GREENING THE DESERT TO FEED EGYPTIANS

``A year ago this was all desert.'' Mohammad Abu-Shadi, an Egyptian government economist, points to patches of green - neatly planted rows of wheat and clover - that break the endless brown of the desert.

Here, in one of the world's most inhospitable climates, far from the bulging cities along the Nile, Egypt is trying to provide a solution to the pressing problem of overpopulation.

Since late President Anwar Sadat launched the ``Green Revolution'' in 1980, the government has tried to attract city-dwellers to reclaim more than 1 million acres of desert land.

The program offers skilled university graduates 10 acres and a house for the cut-rate price of $10,000. In return, they invest labor and know-how to make the desert bloom with crops of vegetables, barley, and watermelon.

``We came here to overcome the main problem in Egypt: to produce our own food by ourselves. We have a sense of being part of a cause,'' says a young veterinarian, who says he chose the hardship of desert life over that of a faceless bureaucrat in Cairo.

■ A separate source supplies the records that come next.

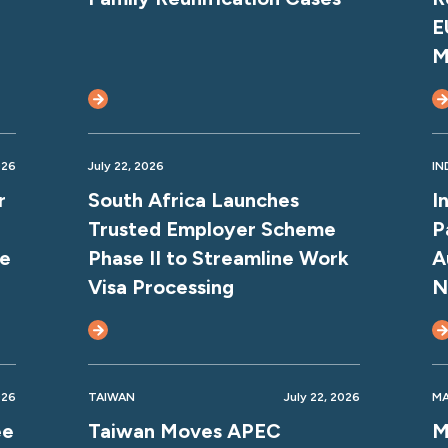
E
M
026
July 22, 2026
IN
r
South Africa Launches
I
Trusted Employer Scheme
P
ce
Phase II to Streamline Work
A
Visa Processing
N
026
TAIWAN
July 22, 2026
MA
ee
Taiwan Moves APEC
M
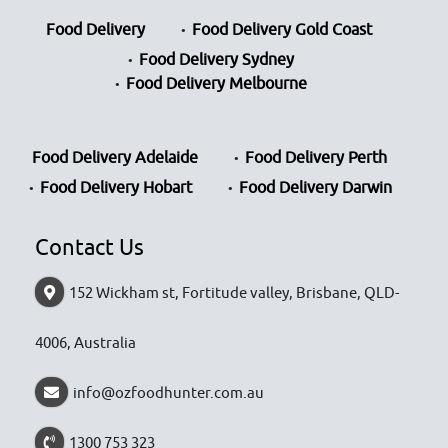
Food Delivery
Food Delivery Gold Coast
Food Delivery Sydney
Food Delivery Melbourne
Food Delivery Adelaide
Food Delivery Perth
Food Delivery Hobart
Food Delivery Darwin
Contact Us
152 Wickham st, Fortitude valley, Brisbane, QLD-
4006, Australia
info@ozfoodhunter.com.au
1300 753 323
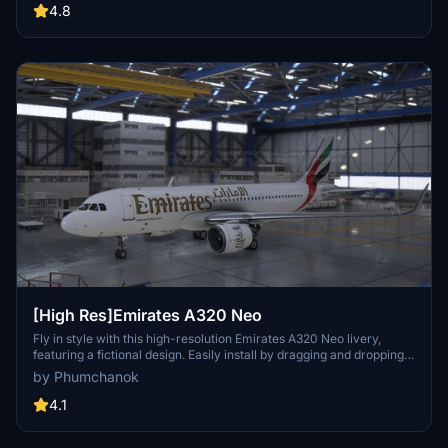
resolutions, the package organizes registrations into themed packs
4.8
for easier installation. Detailed installation instructions are provided
to ensure a smooth setup process within Microsoft Flight Simulator.
[High Res]Emirates A320 Neo
Fly in style with this high-resolution Emirates A320 Neo livery,
featuring a fictional design. Easily install by dragging and dropping
into your community folder. Enjoy a unique visual experience on
by Phumchanok
your flights!
4.1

In the past nine years, the government has spent hundreds of millions of dollars rechanneling Nile waters into irrigation ditches and creating the infrastructure for farm settlements. The program that began with 500 graduates in 1980 aims at thousands more each year.

But hopes of finding answers to the problems of urban growth and food imports have sagged under the withering desert sun. Inadequate technology and marketing are two reasons why some reclaimed farms have failed to make a profit. Although expanding, the program draws far fewer recruits than hoped.

Ironically, the know-how and technology needed could come from Israel, thanks to cooperation since the 1979 Camp David peace treaty. Using the latest in irrigation techniques, fertilizers, and seed hybrids, small teams of Egyptian and Israeli scientists in Nubaria and elsewhere have produced bumper crops of melons and garden vegetables.

The joint venture - although a well-kept secret in Egypt because of its political sensitivity - has provided techniques that could yet help Egypt feed itself.

``The lesson is that you can green the desert,'' says a Western diplomat in Cairo.